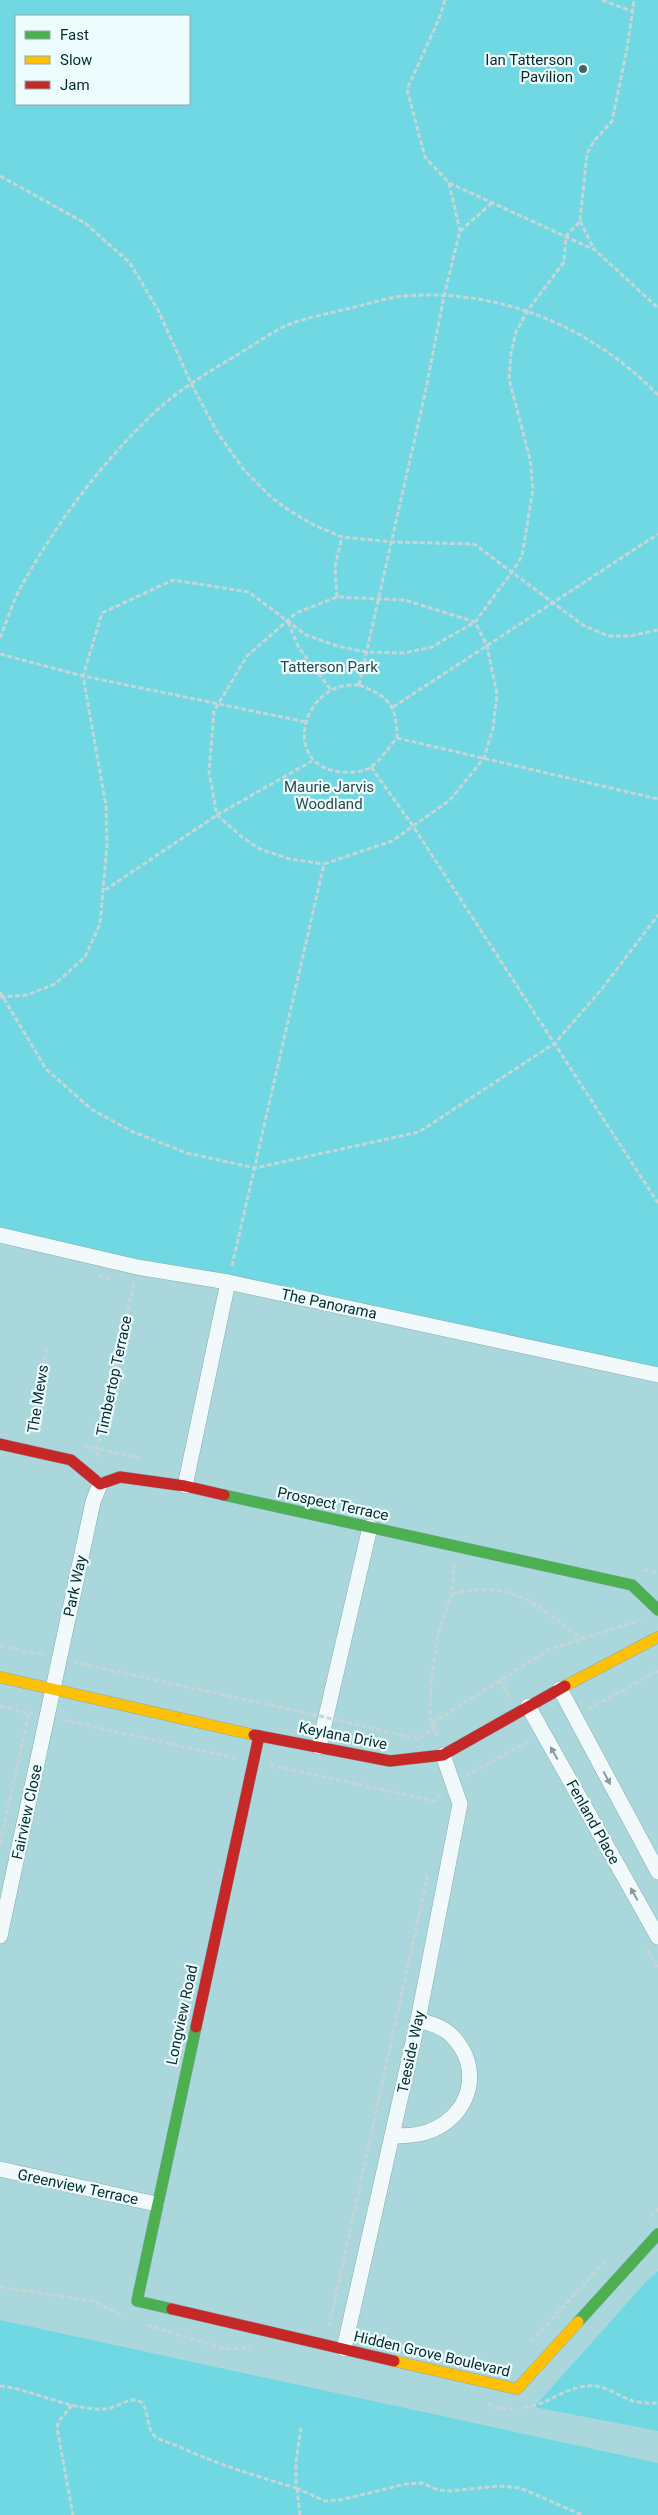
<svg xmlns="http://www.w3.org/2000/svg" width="658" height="2515" font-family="Roboto,sans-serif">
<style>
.green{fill:#70d8e2;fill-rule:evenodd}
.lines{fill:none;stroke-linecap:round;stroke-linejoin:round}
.street-casing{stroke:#88acb0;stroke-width:16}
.fast-casing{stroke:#88acb0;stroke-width:12}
.slow-casing{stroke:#88acb0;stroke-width:12}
.jam-casing{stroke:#88acb0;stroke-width:12}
.path{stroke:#c6d5d7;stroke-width:3;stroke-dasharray:5 2.5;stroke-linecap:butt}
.street{stroke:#f2f9fa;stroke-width:15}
.fast{stroke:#4caf50;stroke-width:11}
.slow{stroke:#ffc107;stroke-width:11}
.jam{stroke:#c62828;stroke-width:11}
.path-bridge{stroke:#c6d5d7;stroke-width:3;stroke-dasharray:5 2.5;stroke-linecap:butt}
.oneway{fill:#889c9e}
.poi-dot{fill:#3f676b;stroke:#edfcfd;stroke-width:2}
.labels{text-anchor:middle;stroke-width:4.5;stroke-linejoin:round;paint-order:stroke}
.poi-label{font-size:15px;fill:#062b2e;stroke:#edfcfd;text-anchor:end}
.park-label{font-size:15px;fill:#2b4a4d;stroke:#edfcfd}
.street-label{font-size:15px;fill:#062b2e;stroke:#edfcfd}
</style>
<rect width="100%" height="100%" fill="#aad7dc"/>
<g class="green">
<path d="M 0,0 L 658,0 L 658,1369 L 0,1230 ZM 16,16 L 189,16 L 189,104 L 16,104 Z"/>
<path d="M 658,2271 L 658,2431 L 534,2407 L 646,2282 Z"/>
<path d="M 0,2320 L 658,2463 L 658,2515 L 0,2515 Z"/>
</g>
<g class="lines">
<defs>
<g id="street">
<path d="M 0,1235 L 137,1267 L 228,1282 L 658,1375"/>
<path d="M 185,1486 L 228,1282"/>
<path d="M 560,1689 L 658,1872"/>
<path d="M 528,1706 L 658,1937"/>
<path d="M 319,1747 L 370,1527"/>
<path d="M 0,1936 L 93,1502 L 100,1484"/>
<path d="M 392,2136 C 403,2136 416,2136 427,2132 C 471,2117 485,2067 450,2034 C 441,2026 429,2023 418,2020"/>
<path d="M 0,2169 L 156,2204"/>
<path d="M 344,2349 L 418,2020 L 460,1804 L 443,1755"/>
</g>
<g id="fast">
<path d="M 224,1495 L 632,1585 L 658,1610"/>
<path d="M 172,2309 L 137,2301 L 196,2027"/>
<path d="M 578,2322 L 658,2234"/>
</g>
<g id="slow">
<path d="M 0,1677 L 254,1735"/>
<path d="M 565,1686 L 658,1637"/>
<path d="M 394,2361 L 517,2389 L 578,2322"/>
</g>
<g id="jam">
<path d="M 0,1444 L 71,1460 L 100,1484 L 120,1477 L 185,1486 L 224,1495"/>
<path d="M 254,1735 L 390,1761 L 443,1755 L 565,1686"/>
<path d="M 196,2027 L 259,1736"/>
<path d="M 172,2309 L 394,2361"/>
</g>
</defs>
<use href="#street" class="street-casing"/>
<use href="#fast" class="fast-casing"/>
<use href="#slow" class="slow-casing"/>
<use href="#jam" class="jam-casing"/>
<g class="path">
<path d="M 445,0 L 439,19 L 407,89 L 425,157 L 449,183 L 595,250 L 658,308"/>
<path d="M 602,0 L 631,11"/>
<path d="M 0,176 L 85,223 L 130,263 L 158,310 L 191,383 L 217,432 L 244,470 L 271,497 L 290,511 L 312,524 L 342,537 L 392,542 L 474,544 L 583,625 L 608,636 L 630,636 L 658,630"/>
<path d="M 449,183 L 460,231"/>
<path d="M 580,221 L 594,249"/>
<path d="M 337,597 L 335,567 L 342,537"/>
<path d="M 288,622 L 299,648 L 331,690"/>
<path d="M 0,638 C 8,619 14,597 25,580 C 60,518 104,460 156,411 C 180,389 207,373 235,356 C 253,346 271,332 290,324 C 309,317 331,313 351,308 C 368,304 386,298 404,296 C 500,288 592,327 658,395"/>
<path d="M 0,654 L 83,676 L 306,722"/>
<path d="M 359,685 L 426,389 L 444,296 L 460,231 L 493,202"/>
<path d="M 359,685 C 389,696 397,706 397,738 C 389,747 381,760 371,767 C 364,772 350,773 341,772 C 284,766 300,694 344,686 C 348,685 354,685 359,685 Z"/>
<path d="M 393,707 L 658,534"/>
<path d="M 397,738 L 658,799"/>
<path d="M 371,767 L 413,826 L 658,1203"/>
<path d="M 105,890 L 217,815 L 312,761"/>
<path d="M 0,992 L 46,1069 L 91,1109 L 133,1132 L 187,1153 L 255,1168 L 419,1132 L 555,1043 L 601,990 L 658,915"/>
<path d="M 0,997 L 27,995 L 55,984 L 85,957 L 100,924 L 107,845 L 106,806 L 83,676 L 102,613 L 173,580 L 249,592 L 306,635 L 337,646 L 366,652 L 404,653 L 432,647 L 475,622 L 512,572 L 522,556 L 533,489 L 530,459 L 509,379 L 511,353 L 516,332 L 528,310 L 564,262 L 566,236 L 580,221 L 587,153 L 595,140 L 612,121 L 627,49 L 634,0"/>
<path d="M 232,1266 L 324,864 L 392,841 L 450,800 L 484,758 L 493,728 L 497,694 L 487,646 L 475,622 L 405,600 L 337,597 L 296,613 L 247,656 L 214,711 L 209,772 L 217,815 L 243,838 L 260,849 L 290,859 L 324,864"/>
<path d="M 99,1275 L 103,1279 L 111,1278"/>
<path d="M 32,1434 L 46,1349"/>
<path d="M 85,1446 L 140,1458"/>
<path d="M 98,1457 L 97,1449 L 134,1283"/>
<path d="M 644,1570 L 658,1573"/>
<path d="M 452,1594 C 513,1579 537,1605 582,1639"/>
<path d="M 0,1646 L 45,1655"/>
<path d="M 73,1662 L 311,1714"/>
<path d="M 500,1679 L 509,1697"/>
<path d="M 0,1706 L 32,1714"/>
<path d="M 588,1709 L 658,1671"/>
<path d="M 63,1720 L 235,1758"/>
<path d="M 340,1721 L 419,1739 L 434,1728"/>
<path d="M 432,1723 L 550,1649 L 641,1620"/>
<path d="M 437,1736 L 430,1717 L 431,1681 L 438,1635 L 452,1594 L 454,1564"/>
<path d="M 270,1765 L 434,1801 L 440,1795"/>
<path d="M 465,1776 L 530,1741"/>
<path d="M 0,1844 L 29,1713"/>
<path d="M 647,1950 L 658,1969"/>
<path d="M 650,2217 L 658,2209"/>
<path d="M 0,2287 L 93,2301 L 123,2316"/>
<path d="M 147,2325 L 225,2349 L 250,2348"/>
<path d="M 329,2327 L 428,1874"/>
<path d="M 531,2342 L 608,2258"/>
<path d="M 0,2386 C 35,2390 68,2410 104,2409 C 115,2409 128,2398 136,2400 C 152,2404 143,2429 157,2438 C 163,2441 171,2443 178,2446 C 216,2464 256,2476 296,2488 L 296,2461 L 301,2428"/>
<path d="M 488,2403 L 496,2408 L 513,2409"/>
<path d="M 72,2405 L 59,2421 L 57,2428 L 73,2515"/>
<path d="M 524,2408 C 548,2405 568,2384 594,2386 C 611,2387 623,2400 638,2402 C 645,2403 652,2403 658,2403"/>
<path d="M 296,2488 L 325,2501 L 340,2500 L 406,2484 L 422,2483 L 438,2490 L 451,2491 L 499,2486 L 520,2488 L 582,2515"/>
<path d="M 297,2488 L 300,2515"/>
</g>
<use href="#street" class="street"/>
<use href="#fast" class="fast"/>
<use href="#slow" class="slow"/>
<use href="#jam" class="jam"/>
<path class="path-bridge" d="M 312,1714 L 340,1721"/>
</g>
<defs><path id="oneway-solid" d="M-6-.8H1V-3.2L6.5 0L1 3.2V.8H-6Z" transform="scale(1.25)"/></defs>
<g class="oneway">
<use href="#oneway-solid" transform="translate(554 1753) rotate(-119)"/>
<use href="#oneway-solid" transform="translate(607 1778) rotate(62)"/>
<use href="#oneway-solid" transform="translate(634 1894) rotate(-119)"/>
</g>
<circle class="poi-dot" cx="583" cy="69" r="5"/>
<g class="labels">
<g class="poi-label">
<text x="573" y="65">Ian Tatterson<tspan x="573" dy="17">Pavilion</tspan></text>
</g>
<g class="park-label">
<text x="329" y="672">Tatterson Park</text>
<text x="329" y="792">Maurie Jarvis<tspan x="329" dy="17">Woodland</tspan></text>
</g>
<g class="street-label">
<text transform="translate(329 1304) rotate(12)" y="5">The Panorama</text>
<text transform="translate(114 1376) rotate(-78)" y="5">Timbertop Terrace</text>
<text transform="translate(38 1399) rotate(-81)" y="5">The Mews</text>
<text transform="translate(333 1504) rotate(12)" y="5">Prospect Terrace</text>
<text transform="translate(75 1586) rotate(-78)" y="5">Park Way</text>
<text transform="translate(343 1736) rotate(11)" y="5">Keylana Drive</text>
<text transform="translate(27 1812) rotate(-78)" y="5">Fairview Close</text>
<text transform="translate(593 1822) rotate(61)" y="5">Fenland Place</text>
<text transform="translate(182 2015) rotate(-78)" y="5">Longview Road</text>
<text transform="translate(411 2052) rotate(-78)" y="5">Teeside Way</text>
<text transform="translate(78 2187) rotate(12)" y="5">Greenview Terrace</text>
<text transform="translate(432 2354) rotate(13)" y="5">Hidden Grove Boulevard</text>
</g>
</g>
<rect x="15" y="15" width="175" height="90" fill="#edfcfd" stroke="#91a8aa"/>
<rect x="25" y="31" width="25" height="8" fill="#4caf50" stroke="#91a8aa"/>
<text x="60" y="40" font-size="15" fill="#062b2e">Fast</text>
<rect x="25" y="56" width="25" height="8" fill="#ffc107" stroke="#91a8aa"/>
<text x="60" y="65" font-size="15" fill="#062b2e">Slow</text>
<rect x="25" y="81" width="25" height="8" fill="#c62828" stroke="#91a8aa"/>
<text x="60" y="90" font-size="15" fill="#062b2e">Jam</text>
</svg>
* * *
**Exercise details:** From the listing above, return every line that contains the word "linejoin".

**Solution to the exercise:**
.lines{fill:none;stroke-linecap:round;stroke-linejoin:round}
.labels{text-anchor:middle;stroke-width:4.5;stroke-linejoin:round;paint-order:stroke}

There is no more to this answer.